Draw a line from polygon centroid to maximum distance border in R


I have polygon shape data for German postcodes. For each postcode I like to calculate the maximum distance from centroid to its border and illustrate this on a map for some of them. I found a post which calculates this maximum via sf package and st_cast() and st_distance(). My data comes as sf dataframe.

How to compute the greatest distance between a centroid and the edge of the polygon using the SF package?

library(sf)
library(tidyverse)

# Get German postcode shape polygons
URL <- "https://downloads.suche-postleitzahl.org/v2/public/plz-5stellig.shp.zip"

# use GDAL virtual file systems to load zipped shapefile from remote url
GER_postcode <- paste0("/vsizip//vsicurl/", URL) %>%  read_sf()

# convert numeric
GER_postcode$plz <- as.numeric(GER_postcode$plz)

# filter a specific postcode
test <- GER_postcode %>% filter(plz == 15232)

# compute distances 
distances <- test %>% 
  st_cast("POINT") %>% 
  st_distance(st_centroid(test))

# maximum dist:
max_dist <- max(distances)
max_dist

ggplot() +
  geom_sf(data = test, size = 1, shape = 16, alpha = 0.1) + # shape
  geom_sf(data = st_centroid(test)) + # centroid 
  theme_bw()

Where exactly is the found maximum (1297.496 [m]) and how can I show the connection on the map?

enter image description here


Solution

  • Your code calculates the maximum distance by casting the border MULTIPOLYGON to the set of points of which the that polygon is comprised, then calculating the distance to each of those points.

    So what we can do is find which of those points is the maximum distance away, create an sf data frame which contains that point and the centroid and summarise() them into a LINESTRING using st_cast().

    # create sf object of border points
    border_points <- test %>%
        st_cast("POINT")
    
    # compute distances
    distances <- border_points |>
        st_distance(st_centroid(test))
    
    max_dist_linestring <- border_points |>
        filter(as.logical(distances == max(distances))) |>
        bind_rows(st_centroid(test)) |>
        summarise() |>
        st_cast("LINESTRING")
    
    ggplot() +
        geom_sf(data = test, size = 1, shape = 16, alpha = 0.1) + # shape
        geom_sf(data = st_centroid(test)) + # centroid
        geom_sf(data = max_dist_linestring) +
        theme_bw()
    

    enter image description here

    A note on calculating centroids and projections

    Your data in lon/lat format. st_crs(GER_postcode) returns 4326, i.e. WGS84, a lat/lon system. However, st_centroid() does not give accurate results for lat/lon data.
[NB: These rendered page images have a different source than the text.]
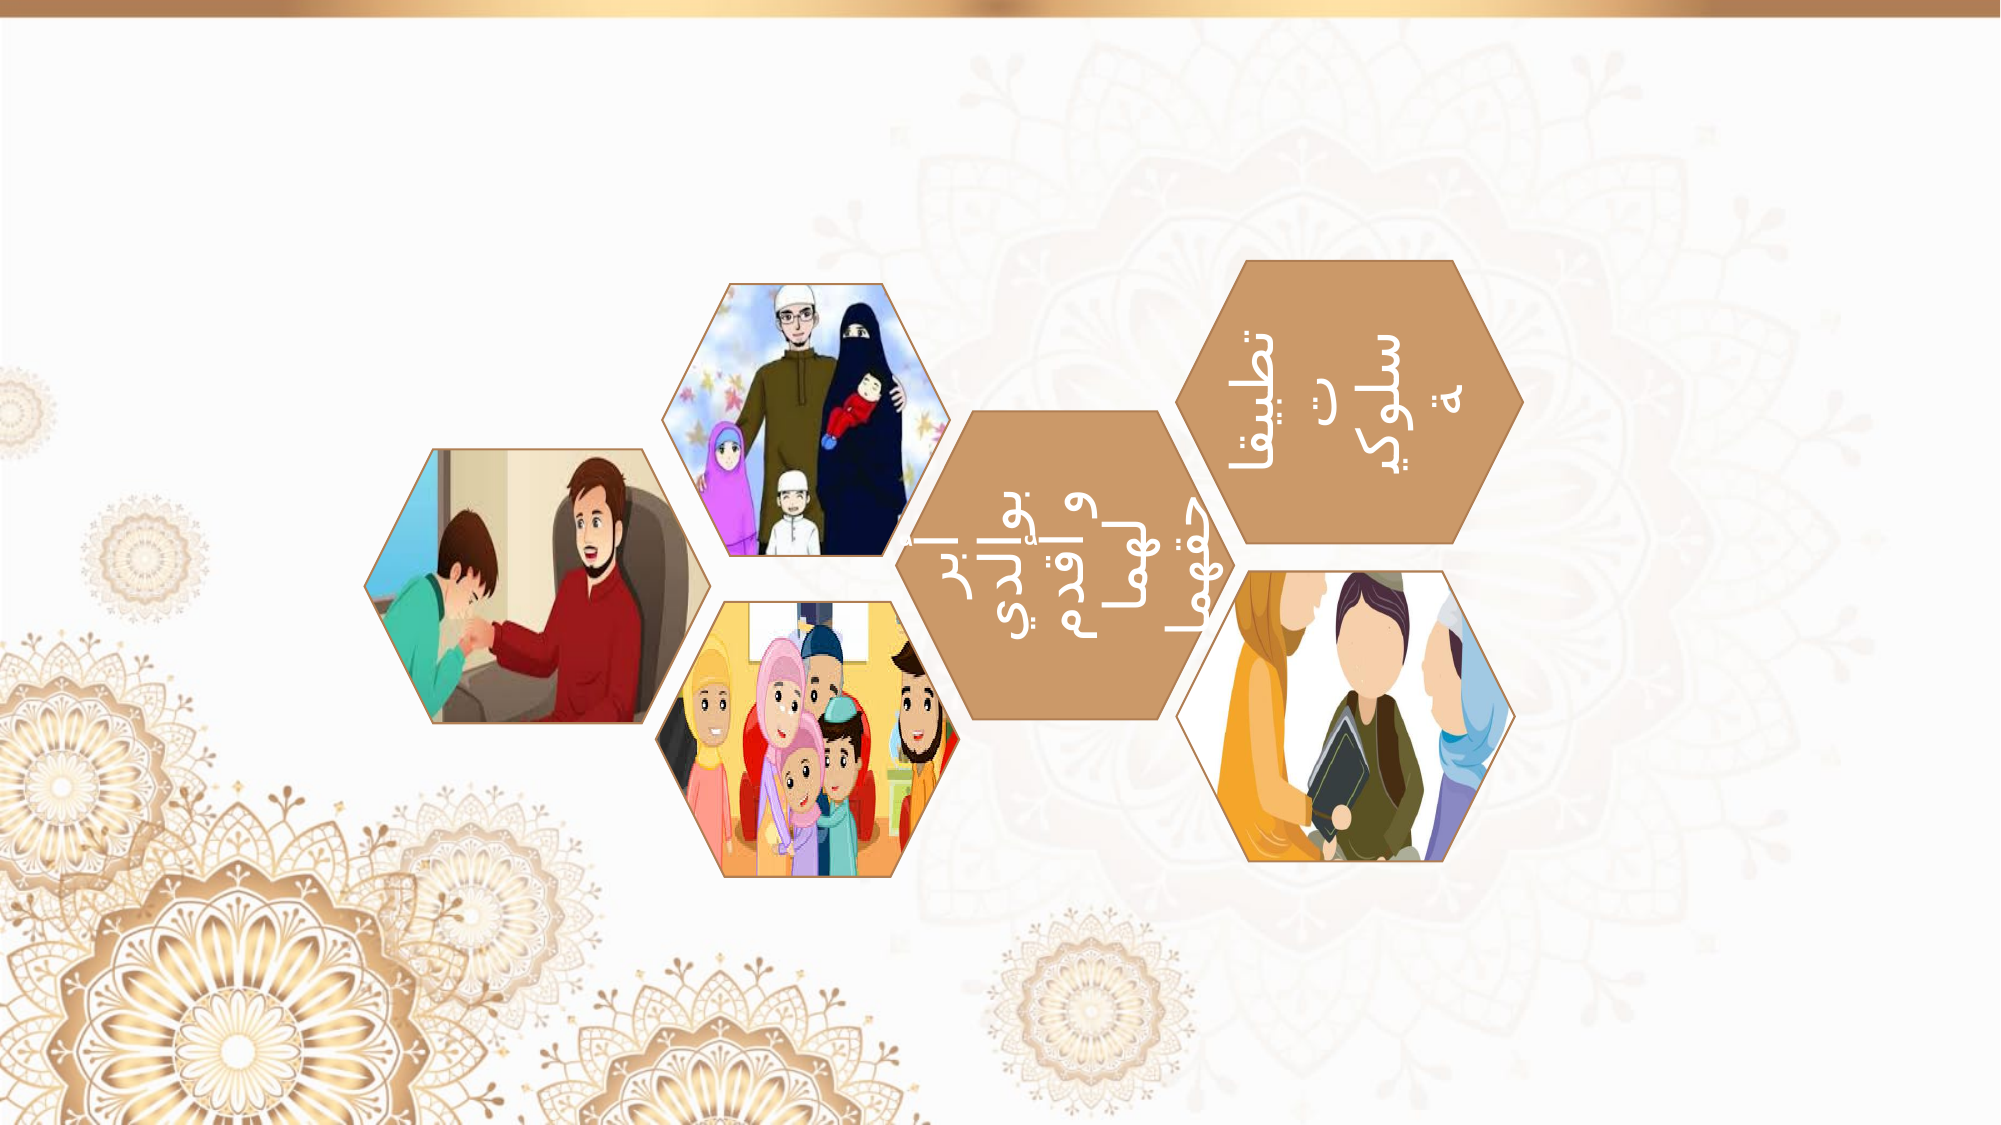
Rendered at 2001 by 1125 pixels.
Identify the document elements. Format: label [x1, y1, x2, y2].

picture [0, 0, 2001, 1125]
text_box [228, 74, 1891, 1063]
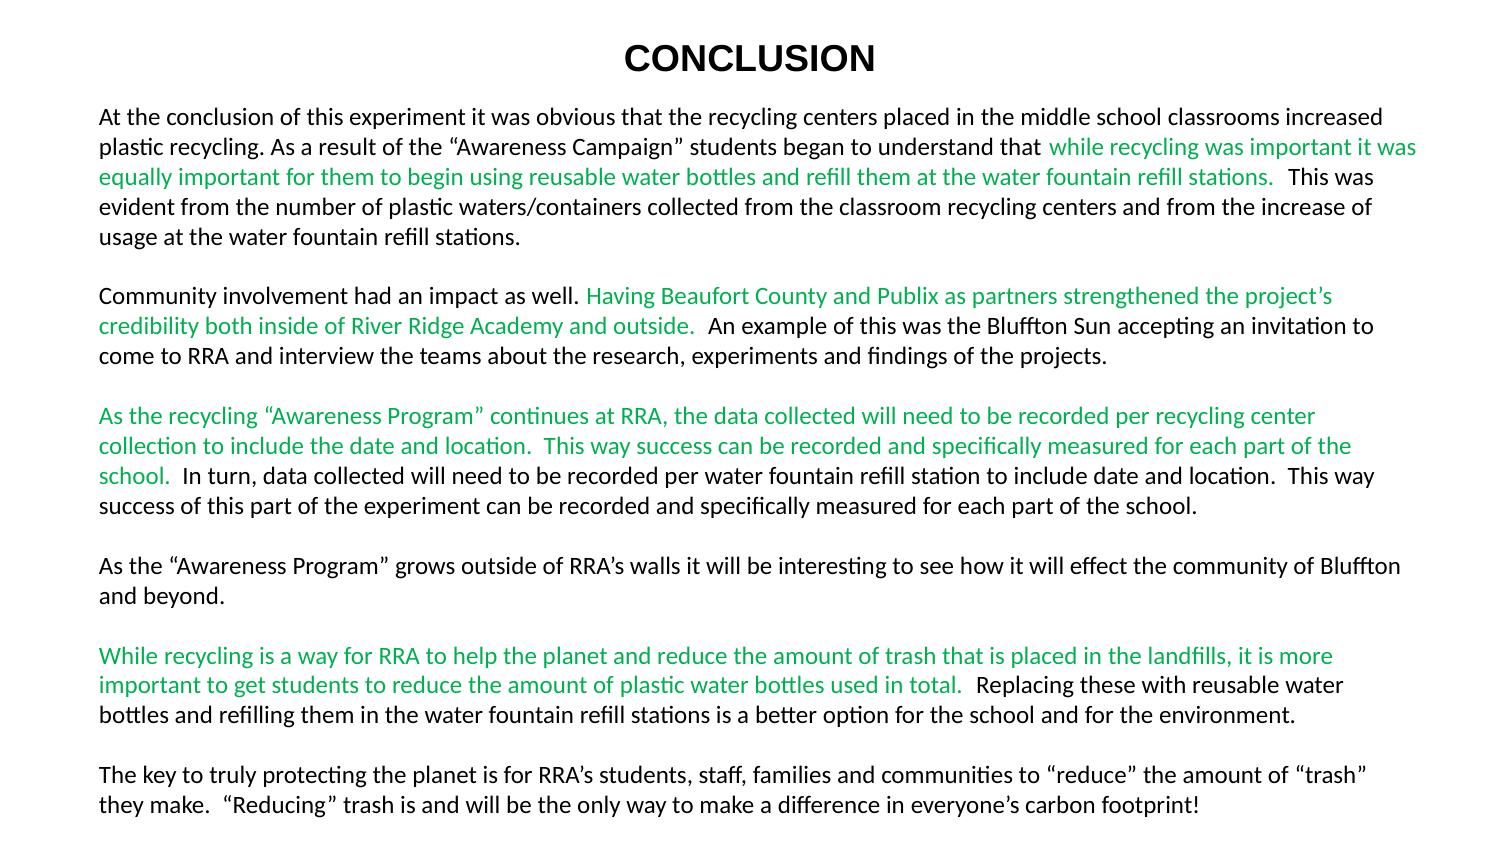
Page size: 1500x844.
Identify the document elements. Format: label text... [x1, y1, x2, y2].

title CONCLUSION [538, 12, 961, 85]
list At the conclusion of this experiment it was obvious that the recycling centers placed in the middle school classrooms increased plastic recycling. As a result of the “Awareness Campaign” students began to understand that while recycling was important it was equally important for them to begin using reusable water bottles and refill them at the water fountain refill stations. This was evident from the number of plastic waters/containers collected from the classroom recycling centers and from the increase of usage at the water fountain refill stations. Community involvement had an impact as well. Having Beaufort County and Publix as partners strengthened the project’s credibility both inside of River Ridge Academy and outside. An example of this was the Bluffton Sun accepting an invitation to come to RRA and interview the teams about the research, experiments and findings of the projects. As the recycling “Awareness Program” continues at RRA, the data collected will need to be recorded per recycling center collection to include the date and location. This way success can be recorded and specifically measured for each part of the school. In turn, data collected will need to be recorded per water fountain refill station to include date and location. This way success of this part of the experiment can be recorded and specifically measured for each part of the school. As the “Awareness Program” grows outside of RRA’s walls it will be interesting to see how it will effect the community of Bluffton and beyond. While recycling is a way for RRA to help the planet and reduce the amount of trash that is placed in the landfills, it is more important to get students to reduce the amount of plastic water bottles used in total. Replacing these with reusable water bottles and refilling them in the water fountain refill stations is a better option for the school and for the environment. The key to truly protecting the planet is for RRA’s students, staff, families and communities to “reduce” the amount of “trash” they make. “Reducing” trash is and will be the only way to make a difference in everyone’s carbon footprint! [83, 85, 1434, 824]
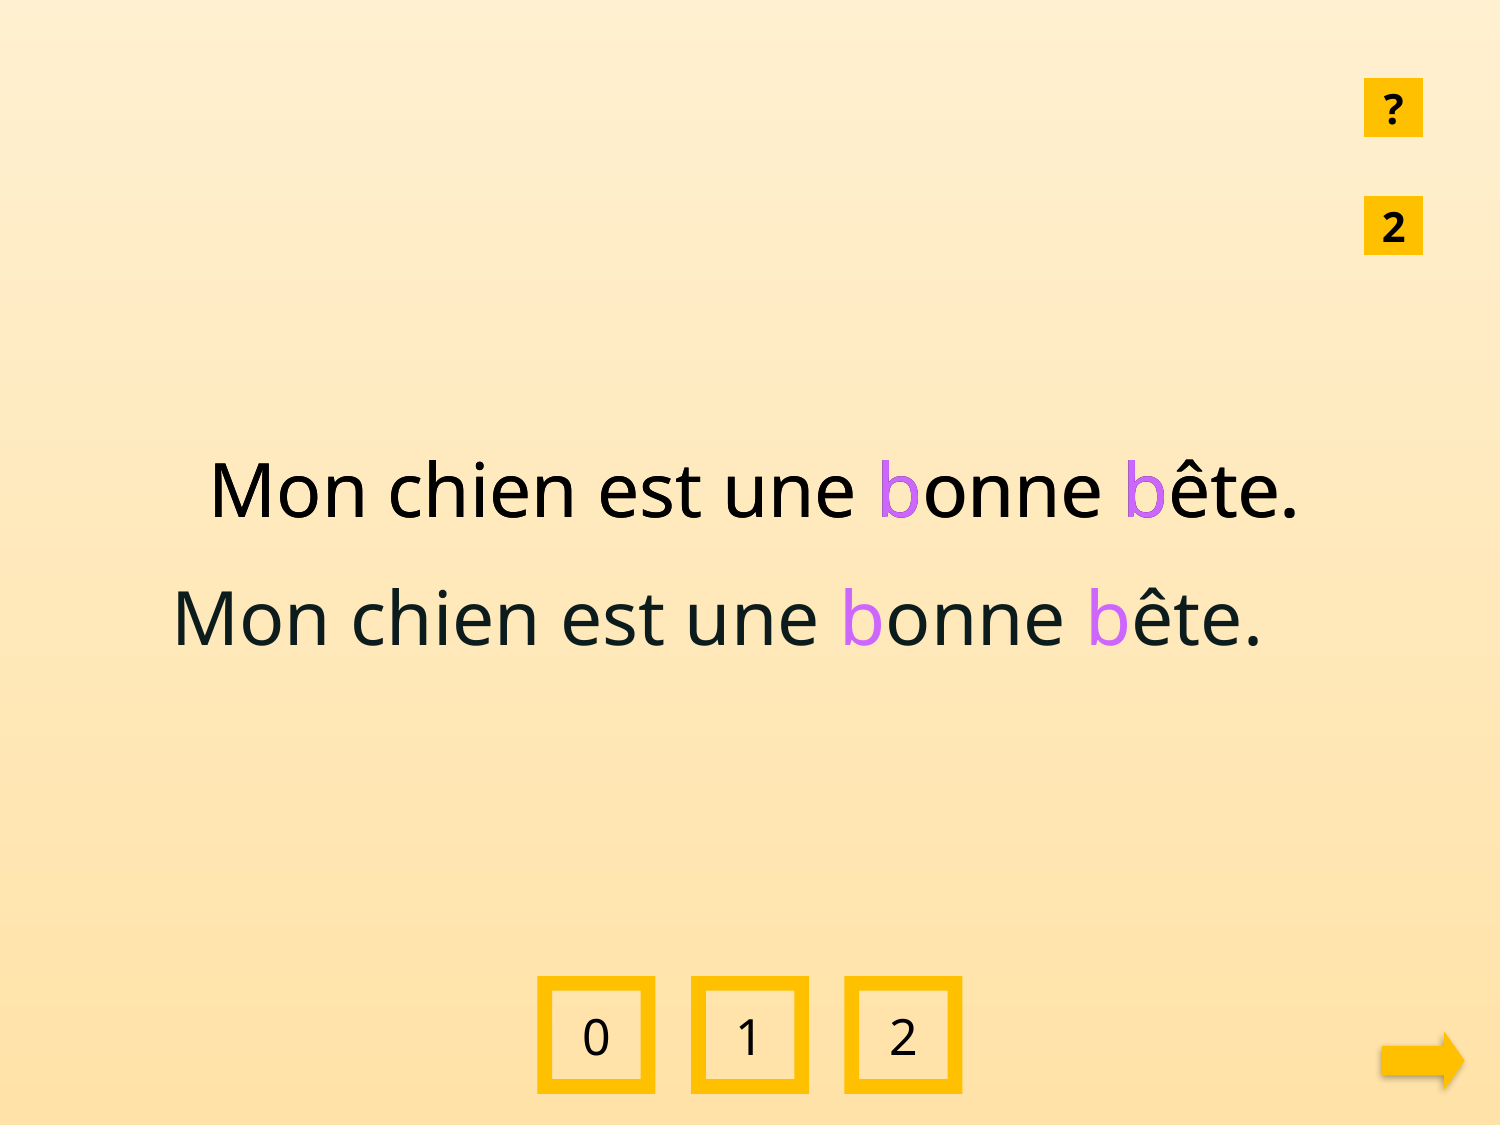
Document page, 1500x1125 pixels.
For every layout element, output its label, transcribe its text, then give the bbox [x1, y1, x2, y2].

text_box 2 [1364, 196, 1424, 256]
text_box 2 [844, 976, 963, 1094]
text_box ? [1364, 78, 1424, 138]
text_box Mon chien est une bonne bête. [194, 435, 1316, 541]
text_box [1381, 1031, 1464, 1091]
text_box Mon chien est une bonne bête. [156, 562, 1398, 668]
text_box 0 [537, 976, 656, 1094]
text_box 1 [691, 976, 810, 1094]
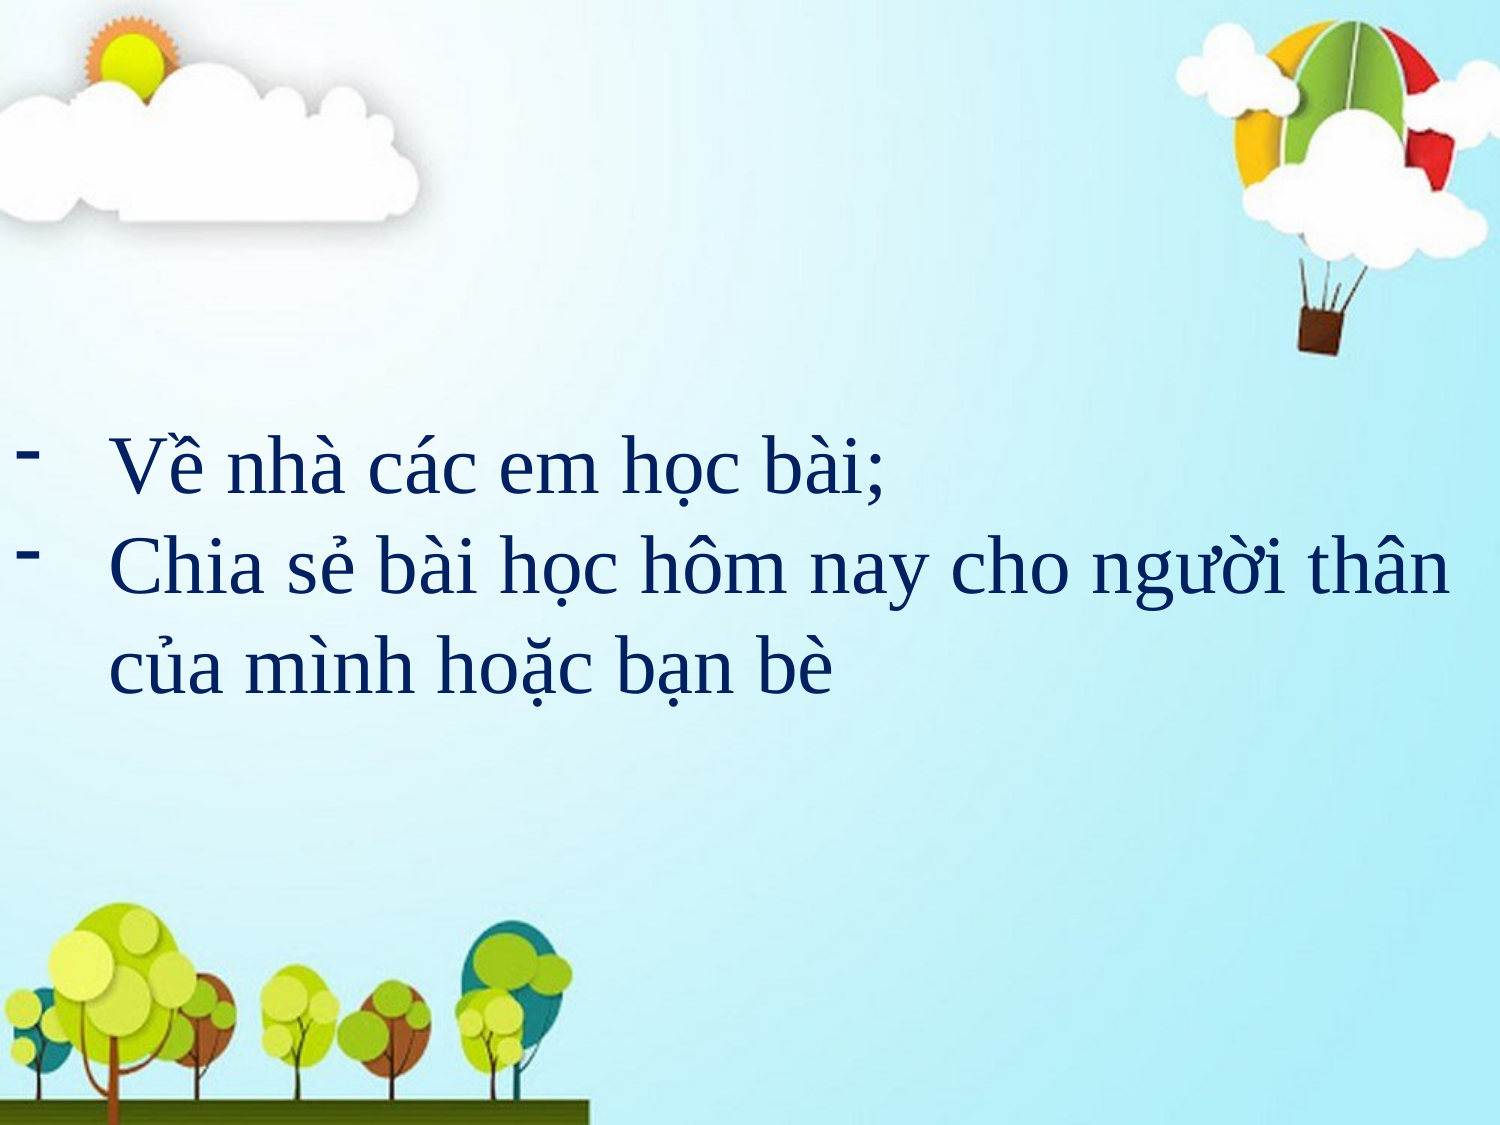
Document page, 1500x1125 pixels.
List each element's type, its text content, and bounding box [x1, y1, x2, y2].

    You should transform the data to a projected coordinate system, i.e. a plane. As your data is Germany, you might want to use DE_ETRS89. You can do this with:

    GER_postcode <- st_transform(GER_postcode, crs = 25831)
    

    If you choose a different CRS, just make sure that st_is_longlat(GER_postcode) is FALSE. This will get you a more accurate maximum distance. It makes a difference of about 10 metres in the example you posted. However, depending on the location, you could get a completely incorrect result (i.e. a line which is not actually the furthest distance). See the London projected vs geographic buffer plot here for more.